La santidad no consiste, en un principio, en prácticas éticas o piadosas, ni tampoco en ser moralmente perfectos. Ser un pueblo santo significa participar, de alguna manera, de la forma de ser de Dios. Sus miembros están empapados de una cualidad sagrada que luego, naturalmente, se manifiesta en forma de compromiso y servicio con el mundo.

Las primeras comunidades cristianas asumieron este sentido de santidad y tampoco pusieron el centro en su propia piedad o perfección ética, sino en Dios que gratuitamente les había dado el don de la salvación. En el seno de la comunidad, los cristianos reunidos aquí o allí y llenos del Espíritu Santo, forman una sociedad de santos, individualmente y en conjunto, para el bien del mundo.

Es más, se aferran a la esperanza de que ni siquiera la muerte “nos podrá separar del amor de Dios manifestado en Cristo Jesús” (Rm 8,39). De ahí que pronto sacarán la conclusión de que su comunidad no estaba formada exclusivamente por las personas que en aquel momento vivían y respiraban, sino que incluía además a quienes ya habían muerto.

Y de este pueblo santo, de vez en cuando, surgen personas que destacan por su testimonio de vida. Cuando son reconocidas por la comunidad pasan a ser públicamente significativas para los demás. Se les designa también santos o santas. Sus nombres se recuerdan como una bendición, un estímulo para la fe, un aliciente para el compromiso.

Durante los doce primeros siglos de la historia cristiana, la Iglesia local, con la aprobación de obispos regionales, reconoció a estas personas ejemplares, que eran nombradas durante la misa y formaban parte de la lista de los santos locales. Sin embargo, a comienzos del siglo XII se centralizó el proceso de canonización, exigiendo que fuese Roma quien dijese la última palabra en esta cuestión. Esta decisión tuvo consecuencias positivas pero también negativas.

Se fue elaborando la lista de los santos oficiales, convertidos en un grupo cada vez más elitista, ya que están proclamados por sus virtudes heroicas y su poder de obrar milagros espectaculares; un grupo, por otra parte, que terminó reflejando el rostro de quien lo creaba: predominantemente clerical, célibe y masculino; un grupo cuya creación exigió grandes inversiones de tiempo y dinero.

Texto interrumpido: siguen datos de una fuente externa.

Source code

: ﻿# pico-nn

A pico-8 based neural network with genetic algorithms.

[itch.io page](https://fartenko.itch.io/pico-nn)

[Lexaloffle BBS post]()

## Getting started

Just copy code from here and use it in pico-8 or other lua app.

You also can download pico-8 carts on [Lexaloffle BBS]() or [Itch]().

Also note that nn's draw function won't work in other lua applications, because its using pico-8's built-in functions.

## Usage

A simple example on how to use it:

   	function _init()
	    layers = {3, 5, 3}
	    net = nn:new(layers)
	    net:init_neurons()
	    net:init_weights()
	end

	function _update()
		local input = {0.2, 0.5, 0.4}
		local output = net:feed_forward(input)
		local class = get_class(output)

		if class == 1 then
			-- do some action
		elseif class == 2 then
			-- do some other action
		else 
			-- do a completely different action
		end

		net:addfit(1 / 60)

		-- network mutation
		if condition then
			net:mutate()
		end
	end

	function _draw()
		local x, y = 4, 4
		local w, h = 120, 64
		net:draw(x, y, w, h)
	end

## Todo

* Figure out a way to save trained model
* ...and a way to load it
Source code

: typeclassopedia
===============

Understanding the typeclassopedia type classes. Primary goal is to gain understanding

Como fruto de la canonización, la posición de las mujeres en la memoria pública de la Iglesia es mínima. Un simple recuento muestra que más o menos un 75 por cierto de las personas que aparecen en la lista oficial de los santos canonizados son varones, lo mismo que tres cuartas partes de los santos que figuran en el calendario litúrgico; en cambio, las mujeres que reciben ese mismo reconocimiento ronda apenas el 25 por ciento.

¿Quiere esto decir que los hombres son más santos que las mujeres? Naturalmente, no. Sin embargo, esta diferencia pone de relieve quién tiene el poder de canonizar en la Iglesia. Y entre las santas, las menos representadas son las mujeres que estuvieron casadas de por vida, es decir, que no se hicieron monjas, lo que demuestra que, si ser mujer representa ya una desventaja, ser mujer sexualmente activa hace casi imposible la idea de encarnar lo sagrado, y las pocas excepciones que conocemos a esta regla son reinas o mujeres próximas a la realeza.

Como resultado, la historia de la santidad de las mujeres ha sido en gran parte borrada de la memoria colectiva de la Iglesia. Esta ausencia debe reconocerse, echarse en falta, criticarse y corregirse. No es simplemente cuestión de añadir algunas. El reto es remodelar la memoria de la Iglesia, reclamando una participación paritaria para las mujeres, y de esa manera transformar la comunidad.